Attorney General William Barr defended DOJ’s action at a press conference Wednesday. “This was a normal application of the law. The law is clear. It is done frequently,” Barr said.
Can Kaplan and her client block DOJ from taking over the defense of Carroll’s suit? I put that question to four Westfall Act experts on Wednesday, three law professors and a private lawyer who has litigated Westfall Act cases. They suggested two potential avenues of attack on DOJ’s motion: an argument that President Trump is not a government employee and an argument that Trump’s allegedly defamatory statements were not made in his official capacity as the president of the United States.
The Justice Department declined to comment in response to my query on potential legal arguments against its motion.
Before we get to the merits of DOJ’s motion, it’s important to note both that the Justice Department’s action Wednesday was quite unusual and that it gives the president a big advantage regardless of whether DOJ is ultimately permitted to take over the defense of Carroll’s case.

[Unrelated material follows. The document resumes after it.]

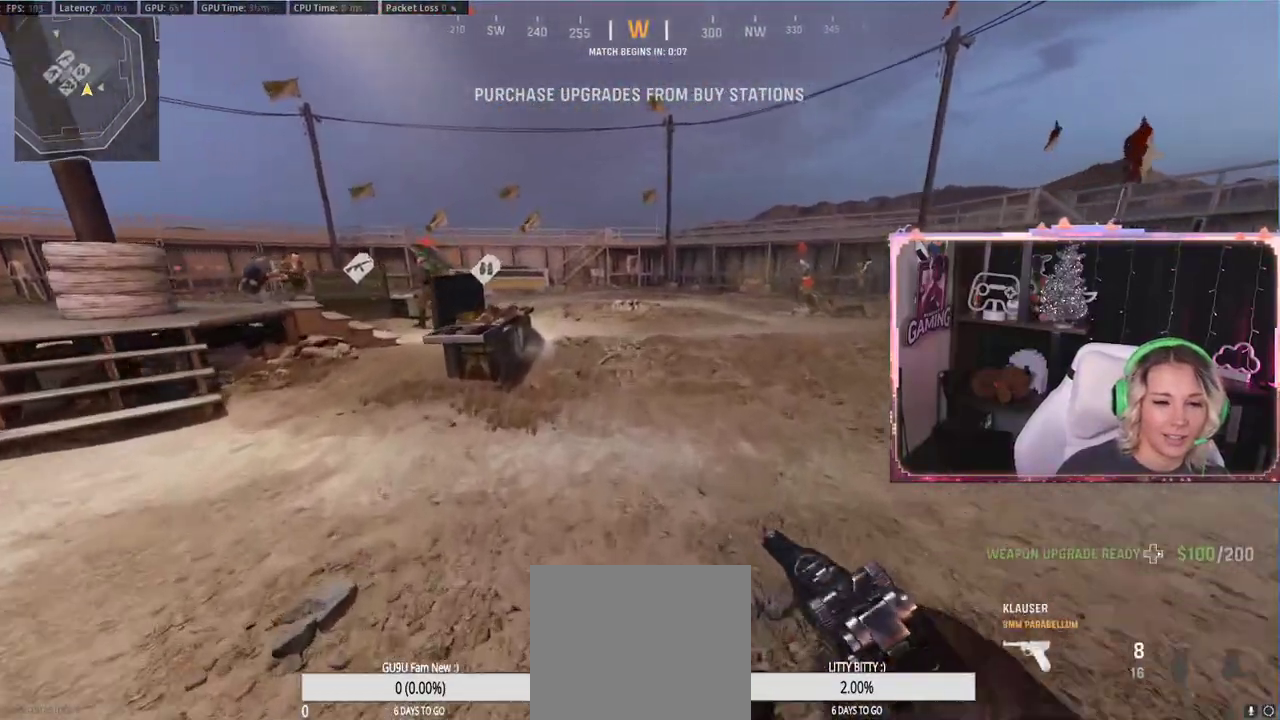
{"buttons": ["L3"], "left_stick": "up", "right_stick": "center", "events": [[17, "Y", "up"], [350, "right_stick", "right"], [400, "L3", "down"], [400, "right_stick", "center"]]}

Typically, according to Gregory Sisk of the University of St. Thomas School of Law, the Justice Department acts quickly to substitute the United States as defendant in tort suits against federal government employees. In the Carroll case, DOJ waited nearly a year – during which Carroll won significant procedural rulings in state court -- to certify that President Trump was acting in his official capacity when he denied Carroll’s allegations and move the case to federal court.

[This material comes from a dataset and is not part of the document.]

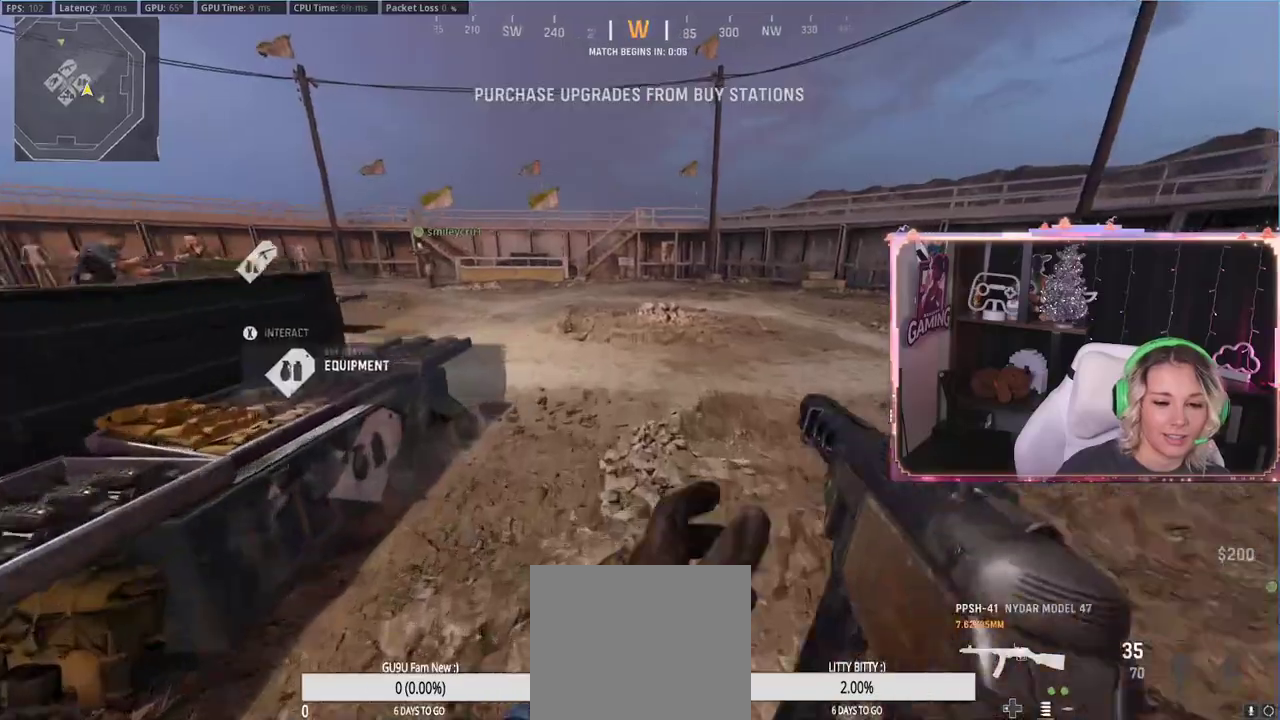
{"buttons": ["A"], "left_stick": "down-left", "right_stick": "center", "events": [[17, "L3", "up"], [50, "R3", "down"], [150, "R3", "up"], [150, "left_stick", "center"], [150, "right_stick", "right"], [383, "left_stick", "down-left"], [417, "right_stick", "center"], [450, "A", "down"]]}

Sisk said that DOJ Westfall Act motions are occasionally delayed when it’s not immediately clear from a complaint that a government employee’s actions arose from her official duties – but said there’s no such justification for the lag time in the Carroll case. “It certainly is strange,” Sisk said. “It does smack of political (considerations).”
The Carroll case was assigned Wednesday to U.S. District Judge Lewis Kaplan of Manhattan, who, Sisk said, can consider DOJ’s motivations if, as expected, Carroll counsel Kaplan challenges DOJ’s certification that President Trump was acting in his official capacity. But now that the Justice Department has removed the case to federal court, said Sisk and law professor Aziz Huq of the University of Chicago, the state judge who issued rulings favorable to Carroll is out of the picture. Even if Judge Kaplan ultimately determines that the president, and not the U.S., is the proper defendant, the case will effectively be reset before the federal judge, wiping out the state judge’s decisions.
“Trump gets a new bite at the apple, which is quite important,” said Huq.
If Judge Kaplan decides that the U.S. is the proper defendant, Carroll’s claim for defamation is doomed, according to the law professors and Bradley Moss of the Mark Zaid law firm, who has litigated Westfall Act cases. Broadly speaking, federal employees are immune from defamation claims arising from their official actions, as Chicago law professor Huq wrote in a 2017 column for The New York Times. Just last week, for instance, the 6th U.S. Circuit Court of Appeals affirmed the dismissal (2020 WL 5242402 ) of defamation claims against Senator Elizabeth Warren and Congresswoman Debra Haaland by students at Kentucky’s Covington Catholic High School who were part of a group that surrounded a Native American activist at the National Mall in 2019. The appeals court agreed that Warren and Haaland were immune because their allegedly defamatory statements were made within the scope of their employment as federal officials.
There’s no doubt, based on several cases cited in that 6th Circuit decision, that members of Congress are federal employees for the purposes of the Westfall Act. Case law holds the same for cabinet secretaries. But is the president a government employee?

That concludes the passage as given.